6 views (last 30 days)
Samuel Pappalardo on 25 Jan 2022
Answered: William Rose on 26 Jan 2022
Rs=0.01;
fcuts=[1200 4100 5300 7500];
a=[0 1 0];
dev=Rs*ones(1,length(a));
[M,Wc,beta,ftype]=kaiserord(fcuts,a,dev,fs);
%M is the minimum order of filter that meets the requirements
%Wc is cutoff frequency
M=mod(M,2)+M;
window=kaiser(M+1,beta);
b=fir1(M,Wc,ftype,window);
[h,f]=freqz(b,1,512);%amplitude-frequency characteristic diagram
%[H,W]=freqz(B,A,N) when N is an integer, function returns to N frequency
%vector and amplitude-frequency response vector
figure(1)
plot(f*fs/(2*pi),20*log10(abs(h)))% parameters are respectively frequecy and amplitude
xlabel('frequency/Hz');
ylabel('gain/dB');
title('The gain response of bandpass filter');
grid on
f1=600;
f2=4500;
f3=5000;
f4=8000;%frequencies of sines signal that needs filtered
t=(0:200)/fs;%define the time steplength
t1=(0.002:0.00001:0.006);
s=sin(2*f1*pi*t)+sin(2*f2*pi*t)+sin(2*f3*pi*t)+sin(2*f4*pi*t);
s1=sin(2*f1*pi*t1)+sin(2*f2*pi*t1)+sin(2*f3*pi*t1)+sin(2*f4*pi*t1);
sf=filter(b,1,s);%use function filter
figure(2)
subplot(211)
plot(t1,s1);%plot the diagram before filtering
grid on
xlabel('time/s');ylabel('amplitude');title('Time-domain diagram before filtering');
subplot(212)
Fs=fft(s,512);
AFs=abs(Fs);
f=fs/512*(0:255);
timeitplot(f,AFs(1:256));%plot the frequency domain diagram before filtering
grid on
xlabel('frequency/Hz');ylabel('amplitude');title('Frequency-domain diagram before filtering');
figure(3)
subplot(211)
plot(t,sf)%plot the diagram after filtering
grid on
xlabel('time/s');ylabel('amplitude');title('Time-domain diagram after filtering');
%axis([0.005 0.025 -4 4]);
subplot(212)
Fsf=fft(sf,512);%frequency-domain diagram after filtering
AFsf=abs(Fsf);%the amplitude
f=(0:255)*fs/512;%frequency sampling
plot(f,AFsf(1:256))%plot the frequency domain diagram after filtering
grid on
xlabel('frequency/Hz');ylabel('amplitude');title('Frequency-domain diagram after filtering');
Z = conv2(Y,E1);
figure
plot(Z,'k','LineWidth',1)
xlabel('Samples','FontSize',15,'FontWeight','bold')

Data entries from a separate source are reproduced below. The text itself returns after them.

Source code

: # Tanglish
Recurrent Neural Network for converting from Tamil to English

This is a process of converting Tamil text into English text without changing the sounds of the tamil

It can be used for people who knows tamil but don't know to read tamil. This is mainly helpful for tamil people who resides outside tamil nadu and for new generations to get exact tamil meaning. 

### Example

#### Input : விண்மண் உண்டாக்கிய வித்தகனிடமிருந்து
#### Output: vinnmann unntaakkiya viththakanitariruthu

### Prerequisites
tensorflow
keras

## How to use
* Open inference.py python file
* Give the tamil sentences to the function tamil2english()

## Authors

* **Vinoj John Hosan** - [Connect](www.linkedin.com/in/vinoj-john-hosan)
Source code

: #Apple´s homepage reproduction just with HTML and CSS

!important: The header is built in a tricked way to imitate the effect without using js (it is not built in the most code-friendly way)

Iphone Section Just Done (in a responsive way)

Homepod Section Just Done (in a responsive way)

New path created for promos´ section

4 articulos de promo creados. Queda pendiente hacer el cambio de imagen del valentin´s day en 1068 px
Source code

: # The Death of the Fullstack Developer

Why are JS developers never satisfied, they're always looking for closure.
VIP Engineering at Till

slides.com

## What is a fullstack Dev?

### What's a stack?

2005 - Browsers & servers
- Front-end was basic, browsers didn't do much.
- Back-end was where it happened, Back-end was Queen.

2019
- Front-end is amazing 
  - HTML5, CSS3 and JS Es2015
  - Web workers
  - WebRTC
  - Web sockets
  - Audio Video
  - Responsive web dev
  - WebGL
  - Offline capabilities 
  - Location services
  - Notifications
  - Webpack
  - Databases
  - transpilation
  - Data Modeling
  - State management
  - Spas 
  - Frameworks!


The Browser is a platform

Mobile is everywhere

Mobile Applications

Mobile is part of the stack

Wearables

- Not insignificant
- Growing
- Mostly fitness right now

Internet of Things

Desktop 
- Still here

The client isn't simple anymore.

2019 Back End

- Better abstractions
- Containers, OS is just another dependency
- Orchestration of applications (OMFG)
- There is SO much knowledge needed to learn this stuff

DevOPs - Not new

ylabel('Amplitude','FontSize',15,'FontWeight','bold')
title('Convolution AM Signal','FontSize',20,'FontWeight','bold')
grid on

William Rose on 26 Jan 2022
tic
for i=1:1000
for j=1:1000
x=besselj(3,i+j/1000);
end
end
toc
Elapsed time is 1.451590 seconds.
tic starts the clock. toc stops the clock and prints the time elapsed.